The exception (and I've had way too much experience from multiple perspectives over the past twelve months) is when learning that a friend/co-worker/student/acquaintance's relative has passed away. No matter the specifics of the the situation (young or old, surprising or expected, close or distant), there's usually three ways to react...and there's never any telling which one is appropriate to the situation. If I had to boil it down...you have the choice of being sympathetic, empathetic, or present.
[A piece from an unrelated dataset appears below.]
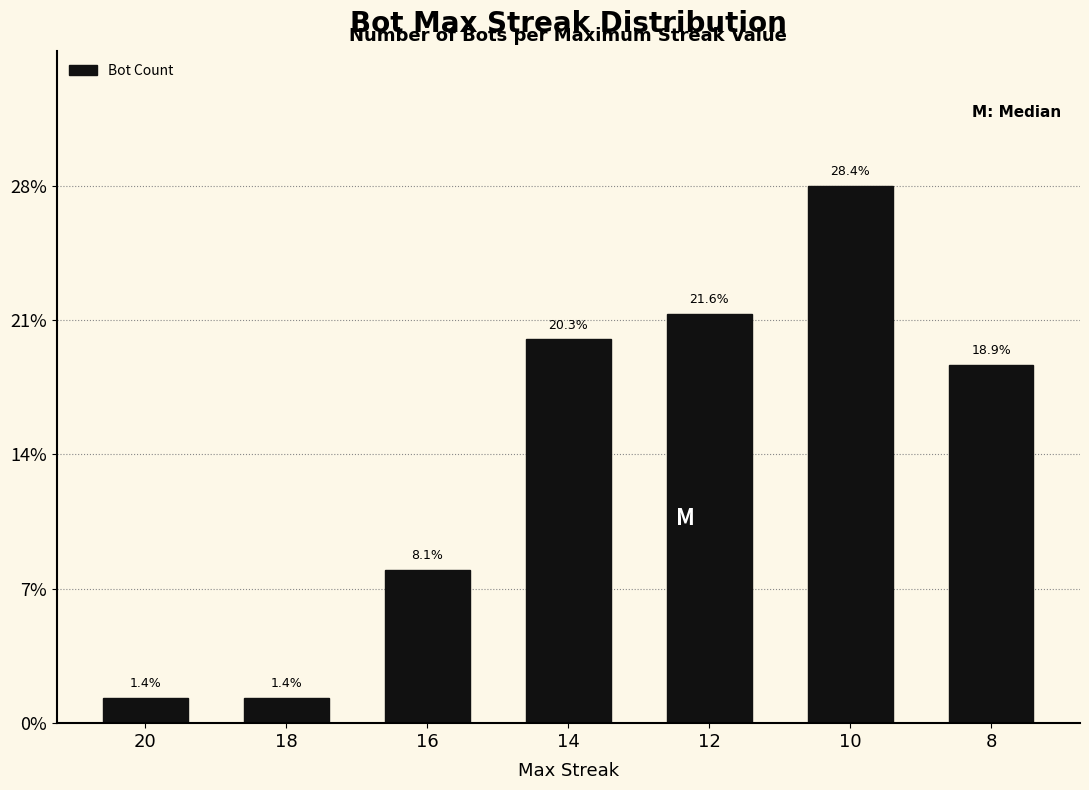

Does the chart contain any negative values?

No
Learning of a tragedy typically yields a sympathetic reaction from everyone. Even as the news and details are still coming in, it's the immediate, involuntary reaction that we all feel. It might not be that you personally feel bad for the loss, but you feel bad that they feel bad. You can understand their pain, though perhaps you don't feel it yourself. In many cases, this reaction is more than enough, especially if you're not especially close to any of the players involved. Sometimes there's no need to feel a situation, sometimes it's enough to simply acknowledge it from afar and be understanding for those involved.
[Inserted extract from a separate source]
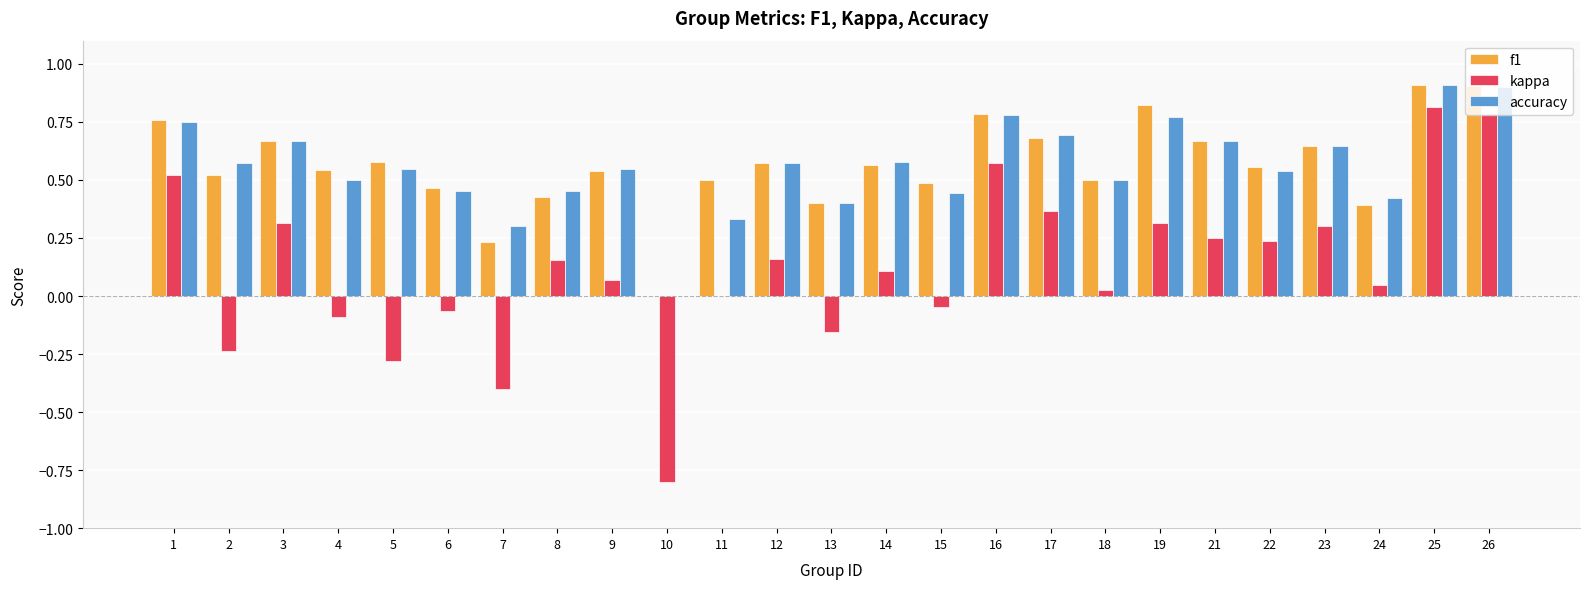

At which label is accuracy closest to 0?

10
The second reaction, the one those closer to the inner circle often gravitate towards, is empathetic. Sometimes to understand a situation isn't enough, sometimes it's better and even required that you feel the loss in the same way. By putting yourself in the same emotional state as those suffering the loss, you become a more relatable shoulder to lean on, rather than just a distant "understander". Many can benefit when surrounded by empathetic friends...and often times friends feel it's the duty to save the day with empathy. There's that natural reaction to take someone else's pain on yourself and deal with it both with and for them.
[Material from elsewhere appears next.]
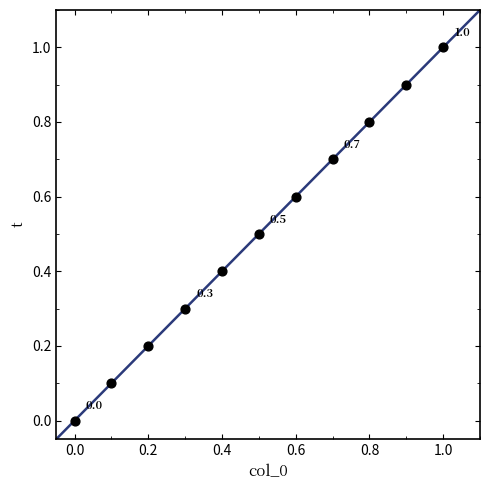

What is the average X value?

0.5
The third reaction, however, is a little different, and perhaps a little counterintuitive. Because while some people require sympathy, and others desire empathy...sometimes what's most helpful is just to be...present. As much as we as spectators, friends, co-workers, or acquaintances may want to help, sometimes there's value in allowing someone to own their grief alone. Sometimes people don't want to "feel better" or hear that we "know how hard it is". Sometimes hearing "let me know if there's anything I can do" just doesn't cut it, and sometimes listening to a friend ask "so how are doing?" does more harm than good. Sometimes it's not about sympathy, or empathy. Sometimes it's just about letting them know you're there (physically or mentally)...and that's it. The situation will improve on it's own without any outside force trying to "fix" anything. And sometimes, those in grief don't want anything to be fixed..at least not for a while. Be present; that's all that you need to do.
Are these three approaches based on a sociological study? Nope (though maybe, it's not my field). I just made them up off the top of my based on my experiences from multiple sides of this situation over the past year. Each situation works in different times, for different people, and in varying degrees. Sometimes there are no words...so the first step instead is simply "what's the most helpful way for me to feel?" Sometimes the best thing you can do...is to do nothing with all your might.